EUROPAN

The Decipherment of Non‑Linear B

23 Jun 2016 Justin B Rye


INTRODUCTION

Non‐linguists may not realise that one of the few attributes all human languages seem to share is a characteristic underlying grammatical structure that can be represented using “tree diagrams”.  When you learn Spanish, or even something more exotic like Japanese, you might have trouble with the vowel sounds or the pronouns or the verb endings, but one of the things you don't need to relearn is the idea that sets of adjacent words go together in phrases and phrases go together in clauses and clauses go together in sentences – an overall phrasal structure that organises strings of words into a hierarchy of syntactic nodes.  You know, this sort of thing:

Sentence  
  ⭩ ⭨  
Noun Phrase Verb Phrase
⭩     ⭩ ⭨  
Pronoun    Verb  Noun Phrase
We   love  trees

Different languages then add different amounts of extra complexity on top of this underlying structure, allowing branches of the tree to be lopped off and reshuffled.  For instance, if you say “Grammar lessons I always detested!” then you're throwing the spotlight on the object noun phrase “grammar lessons” by displacing it to a special position at the start of the sentence.  But the structure is still there underneath – for a start, it's what stops you moving the phrase all the way out of the sentence and saying something like “Grammar lessons.  Do you remember your schooldays too?  I always detested!”

But is that tree‐like syntactic hierarchy a necessary feature of languages?  If we ever meet aliens, can we expect this to be something our languages and theirs have in common?

Back in the nineties a language hobbyist named Jeffrey Henning invented a fictional alien language that he called “Fith”.  Instead of a hierarchical tree structure, Fith used a stack‐based grammar (and if you're wondering what that means, well, his original web pages long ago went the way of all good things, but there's still a potted summary here).

Computer science types tend to be unimpressed with stack parsers, since in principle any sentence in such a grammar can always be reanalysed in terms of a tree structure.  I've always thought this was rather missing the point, since the native speakers' mental grammars weren't processing it that way, but okay, let's forget stacks.  It's perfectly possible for a language to have a grammar whose sentences are structurally incompatible with a representation in terms of tree structure, and here's an example to prove it.

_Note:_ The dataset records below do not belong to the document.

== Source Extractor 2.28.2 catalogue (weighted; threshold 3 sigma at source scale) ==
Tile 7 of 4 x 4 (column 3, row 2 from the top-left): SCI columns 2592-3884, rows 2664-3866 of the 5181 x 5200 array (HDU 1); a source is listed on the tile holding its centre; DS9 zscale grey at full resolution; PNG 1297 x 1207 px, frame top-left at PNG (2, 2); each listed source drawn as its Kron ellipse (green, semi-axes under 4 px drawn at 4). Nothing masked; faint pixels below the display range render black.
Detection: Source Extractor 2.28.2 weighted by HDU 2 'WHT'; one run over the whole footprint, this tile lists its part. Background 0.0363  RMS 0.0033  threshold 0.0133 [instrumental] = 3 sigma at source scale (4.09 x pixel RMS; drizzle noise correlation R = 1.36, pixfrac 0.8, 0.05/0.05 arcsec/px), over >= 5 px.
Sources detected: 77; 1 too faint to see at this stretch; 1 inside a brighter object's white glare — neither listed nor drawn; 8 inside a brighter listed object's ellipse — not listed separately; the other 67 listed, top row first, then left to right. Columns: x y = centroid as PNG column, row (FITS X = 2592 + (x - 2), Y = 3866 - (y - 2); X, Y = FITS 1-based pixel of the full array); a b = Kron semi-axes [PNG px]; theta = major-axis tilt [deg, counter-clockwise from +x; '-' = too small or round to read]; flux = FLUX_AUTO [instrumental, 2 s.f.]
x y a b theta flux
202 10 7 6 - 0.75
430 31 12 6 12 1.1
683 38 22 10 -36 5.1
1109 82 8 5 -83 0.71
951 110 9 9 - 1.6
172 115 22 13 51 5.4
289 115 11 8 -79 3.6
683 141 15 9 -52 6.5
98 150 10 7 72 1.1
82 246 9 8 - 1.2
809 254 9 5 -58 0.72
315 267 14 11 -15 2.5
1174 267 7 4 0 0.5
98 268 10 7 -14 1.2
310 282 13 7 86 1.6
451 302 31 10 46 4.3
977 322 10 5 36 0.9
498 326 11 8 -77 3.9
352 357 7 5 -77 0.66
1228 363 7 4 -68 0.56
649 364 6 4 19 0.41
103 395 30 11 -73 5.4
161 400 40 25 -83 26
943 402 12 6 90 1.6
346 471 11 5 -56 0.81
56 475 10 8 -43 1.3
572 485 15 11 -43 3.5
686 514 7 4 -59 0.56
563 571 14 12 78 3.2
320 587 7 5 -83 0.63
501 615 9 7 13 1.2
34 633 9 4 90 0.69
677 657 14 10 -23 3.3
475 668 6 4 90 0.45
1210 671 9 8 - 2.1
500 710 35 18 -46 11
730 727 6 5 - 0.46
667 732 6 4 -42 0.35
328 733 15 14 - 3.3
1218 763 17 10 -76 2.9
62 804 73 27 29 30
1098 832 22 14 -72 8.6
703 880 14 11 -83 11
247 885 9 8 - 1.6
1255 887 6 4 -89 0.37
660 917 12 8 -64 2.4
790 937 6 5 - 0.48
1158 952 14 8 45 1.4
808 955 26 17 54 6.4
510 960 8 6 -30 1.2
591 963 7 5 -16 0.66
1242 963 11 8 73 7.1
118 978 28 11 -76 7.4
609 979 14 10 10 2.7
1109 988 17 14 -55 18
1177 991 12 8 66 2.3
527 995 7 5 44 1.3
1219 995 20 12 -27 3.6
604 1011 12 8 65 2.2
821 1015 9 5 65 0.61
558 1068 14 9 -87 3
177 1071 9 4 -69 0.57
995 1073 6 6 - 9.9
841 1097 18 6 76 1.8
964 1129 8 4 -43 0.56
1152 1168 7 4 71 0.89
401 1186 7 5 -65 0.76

Any time‐tourists who've been following along by visiting the settings of my various other chronlangs should note that this one is very much not for casual daytrippers.  See also my pages of SF linguistics and linguistic SF; or if you're bored with my stuff, try this out‐of‐copyright classic.

(Do I need to put another of those “PLEASE NOTE: THIS BIT'S FICTION” disclaimers here?  I'm rather hoping it's obvious that the idea of life on a moon of Jupiter is made up – and that background's just intended as superficially believable quasiscience, not as something I'm interested in defending as likely.  But there's a sense in which the grammar of a made‐up language isn't fictional, any more than Tetris is fictional.  We may only have played it as a simulation on a computer screen, but as long as it has real rules, it's a real game!)


PALAEOGRAPHY

“Europan” is an alien language known from relics found on the moons of Jupiter.  The general assumption is that its vaguely cephalopodlike speakers evolved approximately half a billion years ago on Europa, which still has traces of an extinct biosphere at its Jupiter‐facing pole, but this is conjecture; it is quite conceivable (for instance) that they originated elsewhere and Europa was only a colony.  The impression that their sphere of influence was limited to these satellites may be an artefact of the higher chances of relics being preserved in the outer system.  It is known that there were originally multiple obelisks containing deliberately constructed archives on each of the Galilean moons, but none have been found on Io, and the three magnetic anomalies identified on Europa itself have yet to be excavated.  The available data comes from one partial cache on Ganymede and two pristine obelisks on Callisto, each containing thousands of engraved platinum plaques.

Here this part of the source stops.